The picture shows my little statue of Pope Urban IV, kindly given to me over 30 years ago when I was at Corpus Christi College in Oxford. From early in the 13th century, Juliana of Liège received visions of Christ instructing her to petition for the feast. Fortunately, the Archdeacon of Liège, Jacques Pantaléon, became Pope Urban IV. Spurred on additionally by the miracle of Bolsena, he instituted the feast of Corpus Christi in 1264, the year he died. It is said that St Thomas Aquinas and St Bonaventure were both invited to compose an office for the feast. Pope Urban asked St Thomas to read his first; as he did so, St Bonaventure quietly tore his to shreds since he felt his effort was so inferior.
I'm not sure we did as well as St Mary Magdalen's Brighton (High Mass) this evening but I think we ran them close with our Missa Cantata.
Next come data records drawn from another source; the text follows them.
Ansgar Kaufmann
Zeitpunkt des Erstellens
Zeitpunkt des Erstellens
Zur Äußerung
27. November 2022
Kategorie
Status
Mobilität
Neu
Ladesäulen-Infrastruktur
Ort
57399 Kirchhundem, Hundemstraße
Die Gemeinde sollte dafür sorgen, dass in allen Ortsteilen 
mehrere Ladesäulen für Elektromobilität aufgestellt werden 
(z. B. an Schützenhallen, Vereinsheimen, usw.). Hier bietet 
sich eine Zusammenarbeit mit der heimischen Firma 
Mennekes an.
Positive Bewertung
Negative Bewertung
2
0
You can see the splendid vestments that Fr Blake procured: but we also had some rather fine ones recently acquired on long term loan from another Southwark parish although the set is not complete. (We'll use them on Sunday and I'll make sure to get a good photo.) Brighton had the Byrd 4 part Mass. We can't manage that yet but I have some youngsters working on it. Nevertheless, Mass II (Fons bonitatis) was sublime; and I bet we had more servers (11) and candles (36) than Brighton :-)
Friendly rivalry aside, I'm sure Brighton had as enjoyable and uplifting an evening as we did. It was glorious to have a procession and Benediction after Mass as a fitting end to the celebration. Gaudia were certainly iuncta to the sacris solemniis. (relevant google search)
Tomorrow I'll be assisting Fr Charles Briggs at Chislehurst for High Mass which he is celebrating on the occasion of his 50th birthday.